AI Article Synopsis

  • The study aimed to differentiate between posterior-circulation stroke (PCS) and vestibular-neuritis (VN) using quantitative vestibular tests conducted on patients within 72 hours of their hospital visit.
  • A total of 128 PCS and 134 VN patients were analyzed, revealing key differences in test results such as nystagmus patterns and severities, which were more pronounced in VN than in PCS.
  • The findings demonstrated that specific vestibular tests could reliably distinguish VN from PCS, achieving high sensitivity (92.9%) and specificity (89.8%), especially when combined with standard bedside assessments.

Article Abstract

Objectives: To separate posterior-circulation stroke (PCS) and vestibular-neuritis (VN) using quantitative vestibular tests.

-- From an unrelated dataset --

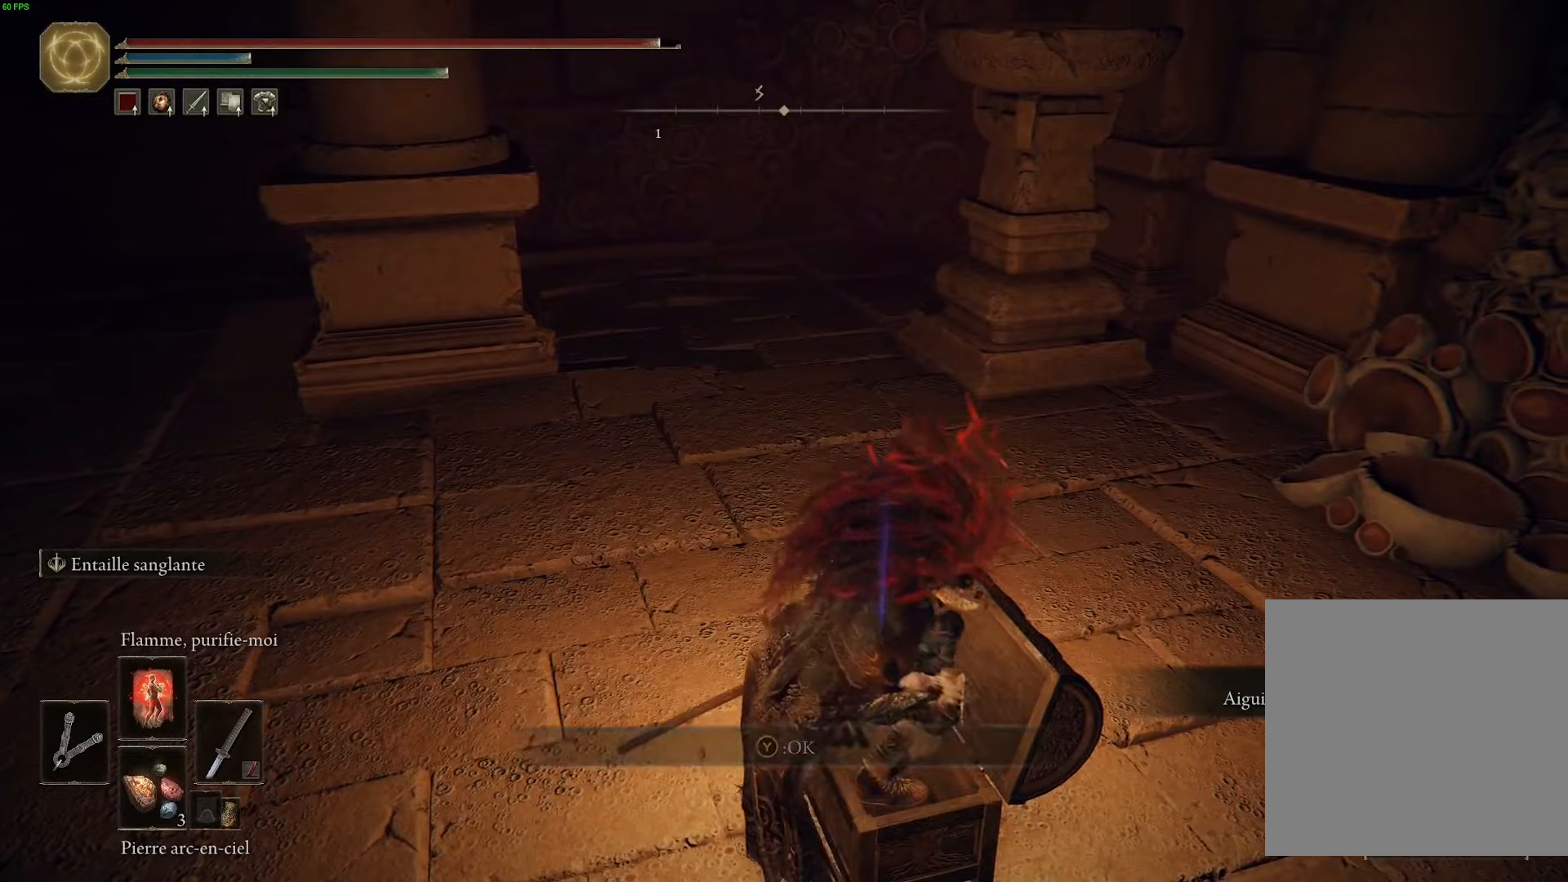
{"buttons": ["B"], "left_stick": "up", "right_stick": "center", "events": [[117, "right_stick", "up"], [267, "right_stick", "center"], [383, "B", "down"]]}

Methods: Patients were prospectively recruited from the emergency room within 72 h of presentation. Video-nystagmography (VNG), three-dimensional video head-impulse testing (vHIT), vestibular-evoked myogenic potentials (VEMPs), and subjective visual-horizontal (SVH) were performed.

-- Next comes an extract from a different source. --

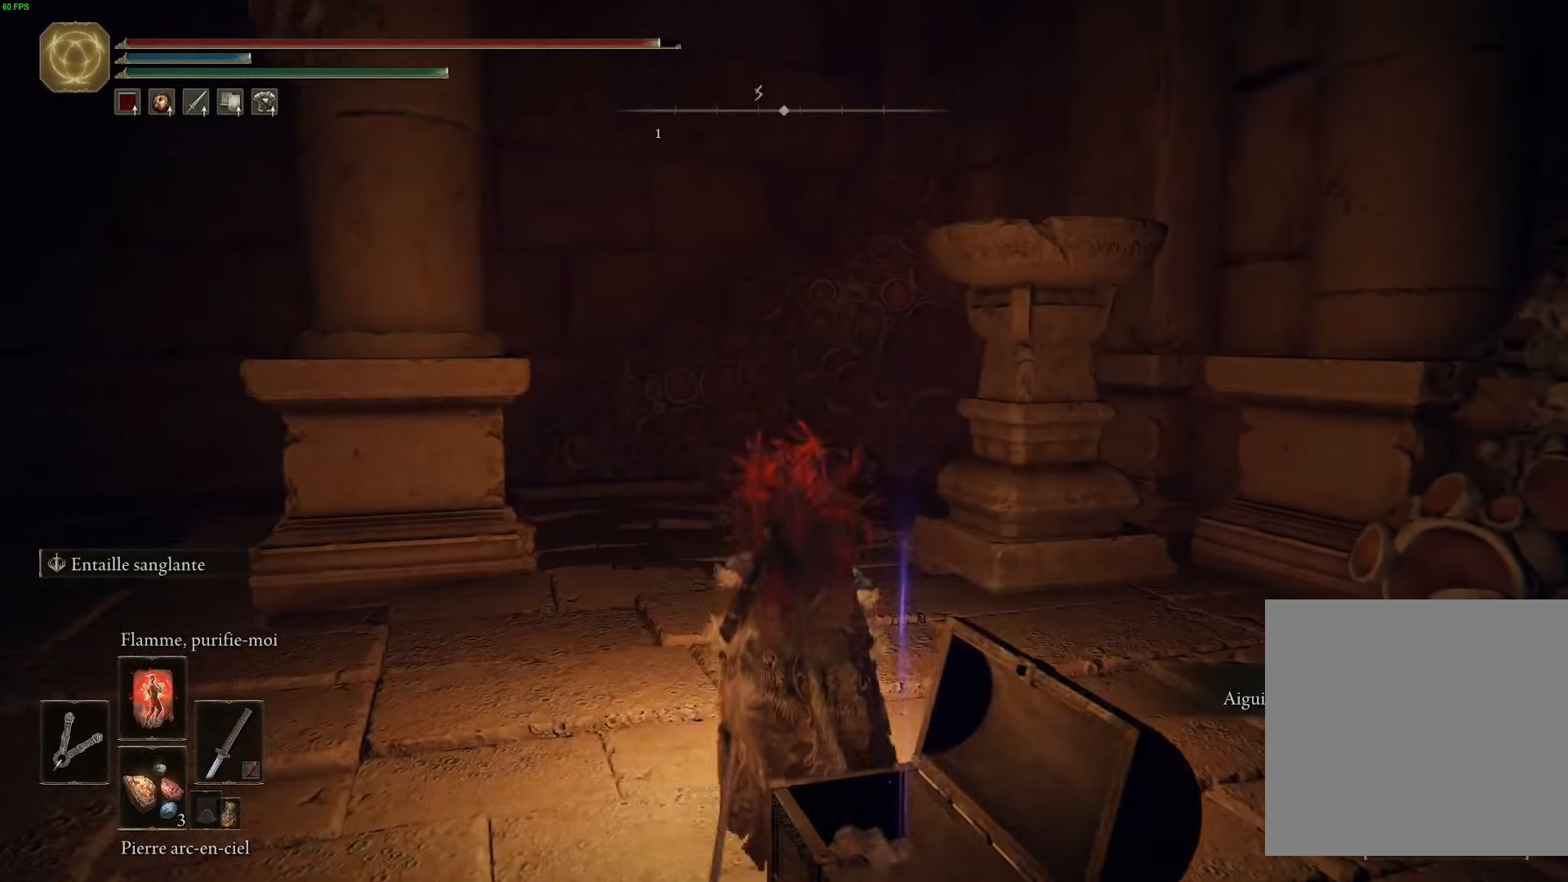
{"buttons": [], "left_stick": "up", "right_stick": "center", "events": [[483, "B", "up"]]}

Results: There were 128 PCS and 134 VN patients. Common stroke-territories were: posterior-inferior cerebellar artery, basilar-perforators, multi-territory and anterior-inferior cerebellar artery (41.4%, 21.1%, 14.1%, 7.8%). VN included superior, inferior and pan-neuritis (53.3%, 4.2%, and 41.5%). Most VN and stroke patients presented with acute vestibular syndrome (96.6%, 61.7%). In VN, we recorded horizontal (98.5%) or vertical/torsional spontaneous nystagmus (1.5%) and in PCS, absent-nystagmus (53.9%), horizontal (32%) or vertical/torsional (14.1%) nystagmus. The mean slow-phase velocity of horizontal nystagmus was faster in VN than PCS (11.8 ± 7.2 and 5.2 ± 3.0°/s, p < 0.01). Ipsilesional horizontal-canal (HC) vHIT-gain was lower in VN than in stroke (0.47 ± 0.24, 0.92 ± 0.20, p < 0.001). Ipsilesional catch-up saccades occurred earlier, and their amplitude, prevalence, and velocity were greater in VN than PCS (p < 0.01). Ipsilesional SVH deviation > 2.5° occurred more often in VN than in stroke (97.6% and 24.3%, p < 0.01). Abnormal bone-conducted ocular-VEMP asymmetry ratio was more common in VN than PCS (50% and 14.4%, p < 0.01). Using the ten best discriminators (VNG, vHIT, SVH, and oVEMP metrics), VN was separated from PCS with a sensitivity of 92.9% and specificity of 89.8%. Adding VNG and vHIT to the bedside head-impulse-nystagmus-and-test-of-skew (HINTS) test enhanced sensitivity and specificity from 95.3% and 63.4% to 96.5% and 80.6%.

Conclusion: Quantitative vestibular testing helps separate stroke from vestibular neuritis and, when used, could improve diagnostic accuracy in the emergency room.